══ Document text ══

Death is not merely punishment. Death is separation from the source of life.
So, if God intends to save His people, forgiveness alone is not enough. Sin must be dealt with. And death must be undone.

II. From Passover to Firstfruits as a Guarantee of Life
Passover was never only about surviving judgment.

Exodus 13:14- God told Israel that the story must continue beyond the night of death.

Leviticus 23:10 - Firstfruits immediately follows Passover—movement from rescue to life.

Leviticus 23:10–11 - The first sheaf offered as a declaration of the coming harvest. Before the full harvest. Before the fields were gathered. Before the work was finished…

The firstfruits were not the end. They were the guarantee. When the firstfruits were lifted, Israel was declaring: “What God has begun, God will complete.”

Passover said, “We were spared.” Firstfruits said, “We will live.”

III. Resurrection Promised  -- and Required!
Psalms 16:10; Isaiah 25:8; Hosea 6:2 - David understood this. Isaiah proclaimed it. Hosea pointed to it.

Resurrection is not a New Testament idea. It is the logical outcome of covenant faithfulness.

Exodus 3:6 - God introduces Himself this way

Luke 20:38 - Jesus draws the conclusion.

═══
══ Extracted information ══

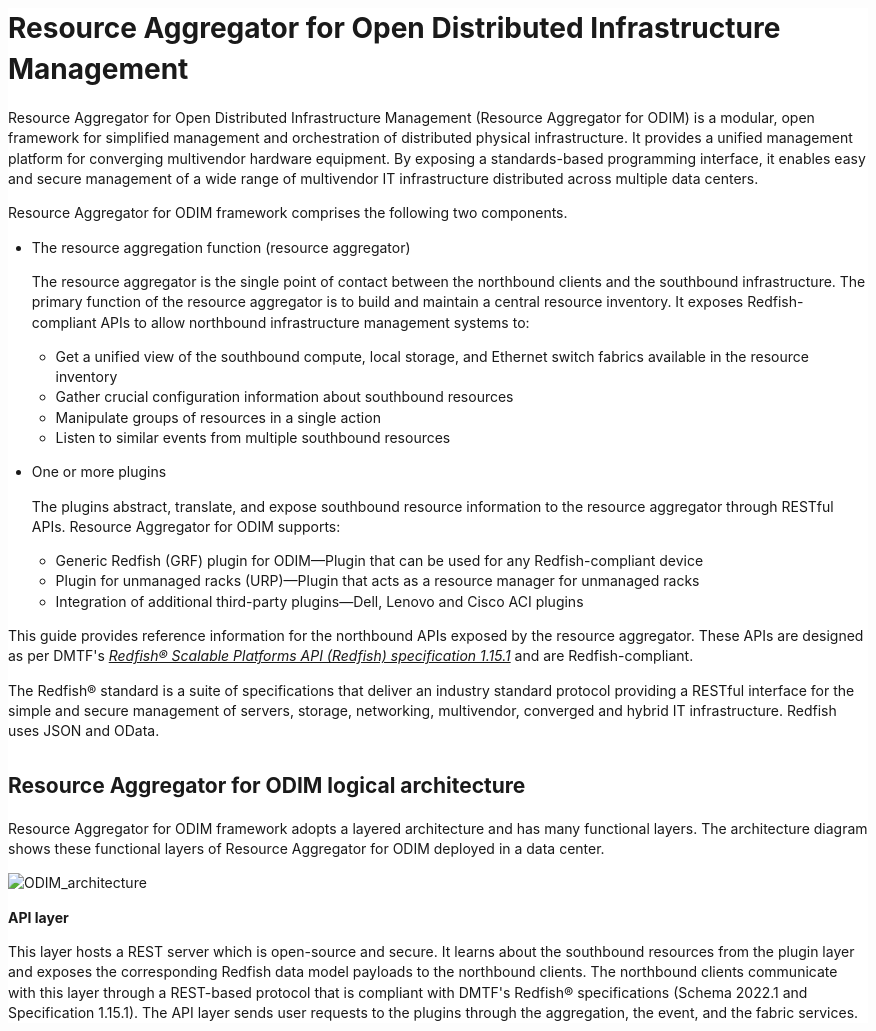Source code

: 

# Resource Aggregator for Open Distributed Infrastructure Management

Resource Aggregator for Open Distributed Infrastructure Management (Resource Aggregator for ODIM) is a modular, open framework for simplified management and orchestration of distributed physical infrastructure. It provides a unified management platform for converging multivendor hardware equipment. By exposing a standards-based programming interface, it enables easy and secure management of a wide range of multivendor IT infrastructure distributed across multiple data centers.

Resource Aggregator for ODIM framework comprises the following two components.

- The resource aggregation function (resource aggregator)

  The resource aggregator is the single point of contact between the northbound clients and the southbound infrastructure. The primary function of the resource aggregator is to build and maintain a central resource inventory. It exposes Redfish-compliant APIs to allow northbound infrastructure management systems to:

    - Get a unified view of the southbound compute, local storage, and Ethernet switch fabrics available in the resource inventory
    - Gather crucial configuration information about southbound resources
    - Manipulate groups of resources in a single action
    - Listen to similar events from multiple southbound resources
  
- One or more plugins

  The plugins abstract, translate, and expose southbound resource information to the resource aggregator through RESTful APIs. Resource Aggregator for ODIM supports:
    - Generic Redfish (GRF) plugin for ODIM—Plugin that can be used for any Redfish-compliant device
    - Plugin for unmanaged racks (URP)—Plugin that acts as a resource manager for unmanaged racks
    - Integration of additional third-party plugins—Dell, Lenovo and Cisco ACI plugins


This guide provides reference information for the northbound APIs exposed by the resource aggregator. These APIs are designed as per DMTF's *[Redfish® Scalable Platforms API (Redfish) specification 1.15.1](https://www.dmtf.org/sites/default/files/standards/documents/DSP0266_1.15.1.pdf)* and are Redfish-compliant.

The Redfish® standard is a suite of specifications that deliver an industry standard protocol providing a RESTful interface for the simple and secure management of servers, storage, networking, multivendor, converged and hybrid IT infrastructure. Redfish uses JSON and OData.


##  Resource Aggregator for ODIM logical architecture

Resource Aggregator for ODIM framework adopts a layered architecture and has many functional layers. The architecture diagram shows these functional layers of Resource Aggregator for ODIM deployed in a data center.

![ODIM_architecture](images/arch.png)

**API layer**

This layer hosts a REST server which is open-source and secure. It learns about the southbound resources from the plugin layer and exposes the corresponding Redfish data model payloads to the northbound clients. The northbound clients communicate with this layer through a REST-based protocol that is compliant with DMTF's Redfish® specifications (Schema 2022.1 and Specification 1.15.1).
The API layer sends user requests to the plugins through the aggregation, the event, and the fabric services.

═══
══ Extracted information ══

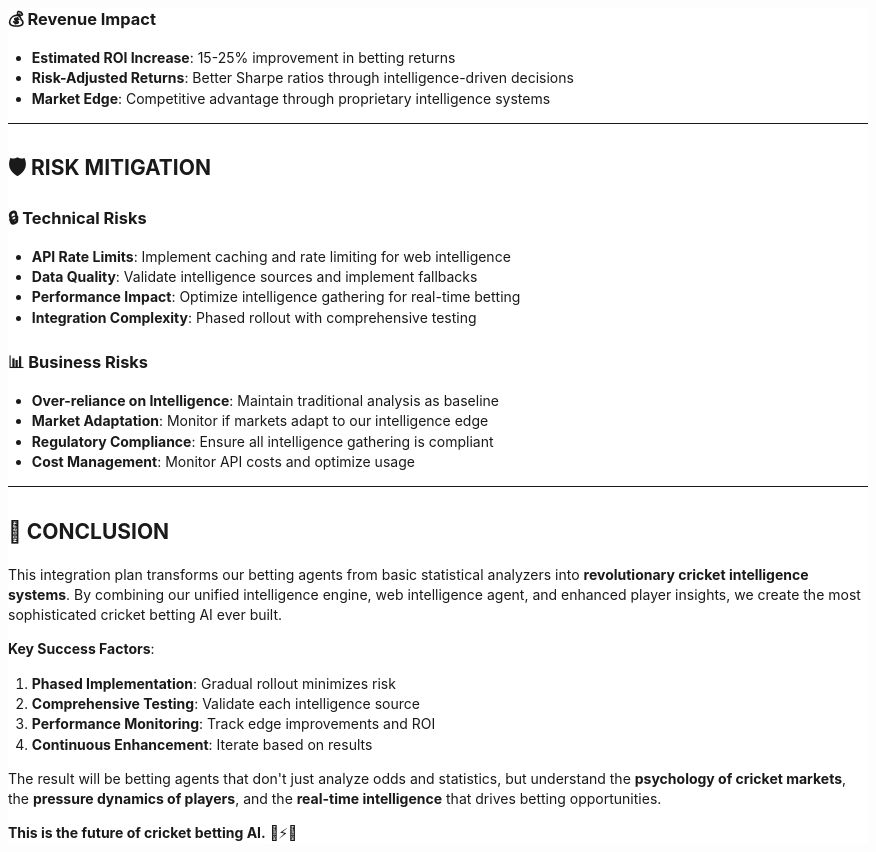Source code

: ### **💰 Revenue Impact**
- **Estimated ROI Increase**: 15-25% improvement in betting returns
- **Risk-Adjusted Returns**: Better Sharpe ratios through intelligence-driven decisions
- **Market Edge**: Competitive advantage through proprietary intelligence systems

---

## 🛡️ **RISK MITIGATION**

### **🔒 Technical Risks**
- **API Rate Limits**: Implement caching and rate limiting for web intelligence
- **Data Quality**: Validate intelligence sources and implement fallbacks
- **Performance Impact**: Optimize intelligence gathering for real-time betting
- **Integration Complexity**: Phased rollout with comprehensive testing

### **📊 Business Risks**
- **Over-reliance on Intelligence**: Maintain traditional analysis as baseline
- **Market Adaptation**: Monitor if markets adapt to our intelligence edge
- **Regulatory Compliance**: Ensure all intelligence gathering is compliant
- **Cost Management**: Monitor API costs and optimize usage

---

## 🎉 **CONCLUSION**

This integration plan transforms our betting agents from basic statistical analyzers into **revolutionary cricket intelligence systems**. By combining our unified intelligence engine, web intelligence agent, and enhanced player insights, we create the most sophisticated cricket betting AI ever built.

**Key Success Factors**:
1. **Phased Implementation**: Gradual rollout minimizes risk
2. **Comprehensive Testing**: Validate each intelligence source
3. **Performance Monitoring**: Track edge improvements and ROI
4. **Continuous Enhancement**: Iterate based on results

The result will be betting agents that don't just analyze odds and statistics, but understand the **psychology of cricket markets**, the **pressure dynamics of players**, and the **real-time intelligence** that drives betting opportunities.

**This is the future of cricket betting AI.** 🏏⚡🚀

═══

### Requirement 1
In the sermon on Passover and Firstfruits, which verse is cited for Jesus drawing the conclusion?
### Requirement 2
Carry on the sermon on Passover and Firstfruits from its last line, in the same outline style.

### Written reply 1
Luke 20:38

### Written reply 2
If God remains God to those who have died, then death cannot be the end. Resurrection is required if God keeps covenant.

The cross answers guilt – Resurrection answers corruption – The cross removes condemnation – Resurrection restores creation.

1 Corinthians 15:17 - Without resurrection: Sin may be forgiven, but death still reigns, Love may sacrifice, but evil still wins, God may pardon, but creation remains broken.

Resurrection is God’s verdict on death itself.

IV. Jesus the Christ as Firstfruits
The cross deals with guilt. The resurrection deals with death.

Luke 24:1–3 - Jesus did not rise randomly. He rose on the Feast of Firstfruits.

1 Corinthians 15:20 - Firstfruits is not the full harvest and not the end of the story, but it IS the certainty of what is coming.

V. God’s Path to Salvation and Restoration
Scripture presents salvation as an ordered work of God, unfolding in stages.

At the cross, sin is judged. At the resurrection, death is defeated. At Pentecost, life is applied from within. And at Christ’s return, restoration is completed.
 
1 Corinthians 15:23–26 - The resurrection is not the beginning of salvation. It is the decisive turning point.

Ezekiel 36:27 - Without the Spirit, salvation would remain external –  announced but not inhabited. That is why Pentecost is necessary.

Notice what God does not say. He does not say, “I will force you.” He does not say, “I will bypass you.” He says, “I will put my Spirit within you.”

Pentecost is where God addresses the human will from the inside. The Spirit does not replace the will. The Spirit restores it.
 
Philippians 2:13 - Before the Spirit, God’s commands stood outside us. After the Spirit, God’s life lives within us.

God works in the will, not against it. Obedience does not disappear. It becomes possible. Faith and obedience were never opposites. They have always been the same response to God’s provision.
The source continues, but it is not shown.